- [ÉNONCÉ DU PROBLÈME] Dans la notice sur l'avenue Jean Monnet, quel risque présentait le nom « Ferraris » ?

- [PASSAGE CITÉ]
Les rues de LLN

avenue Jean Monnet

avenue Jean Monnet
1348
Louvain-la-Neuve

Monnet

Monnet (avenue Jean)                      A8-A9

Monnet (parc scientifique)

Conseil communal du 1er mars 1988 (avenue) et du 25 novembre 1996 (parc scientifique).

Toponyme créé (toponyme non descriptif).

*       Thème du patrimoine européen et universel.

*       Thème de la construction européenne.

C’est en 1995 qu’il a été décidé d’appeler les différents quartiers du parc scientifique du nom d’une personnalité de renommée internationale et qui soit, si possible, également le nom d’une artère du quartier [PV 40]. On a tenu compte ici, des souhaits des entreprises installées dans les « parcs scientifiques » (déterminé adopté à l’époque), qui désiraient des noms de scientifiques ou d’industriels connus sur le plan international et évitant une série de « problèmes ». Problème linguistique : « Frankignoul », par exemple, inventeur des « pieux Franki », était jugé trop difficile à prononcer pour des anglophones. Problème des marques de fabrique : « Ferraris », par exemple, auteur de la première carte d’état-major de « Belgique » (des Pays-Bas, sous le gouvernement autrichien) risquait d’entraîner la confusion avec la marque de voiture. Etc. [PV 43].

- [DONNÉES BRUTES]
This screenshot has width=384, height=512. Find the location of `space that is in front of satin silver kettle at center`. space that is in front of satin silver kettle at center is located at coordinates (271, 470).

- [RÉPONSE RÉDIGÉE] Il risquait d'entraîner la confusion avec la marque de voiture.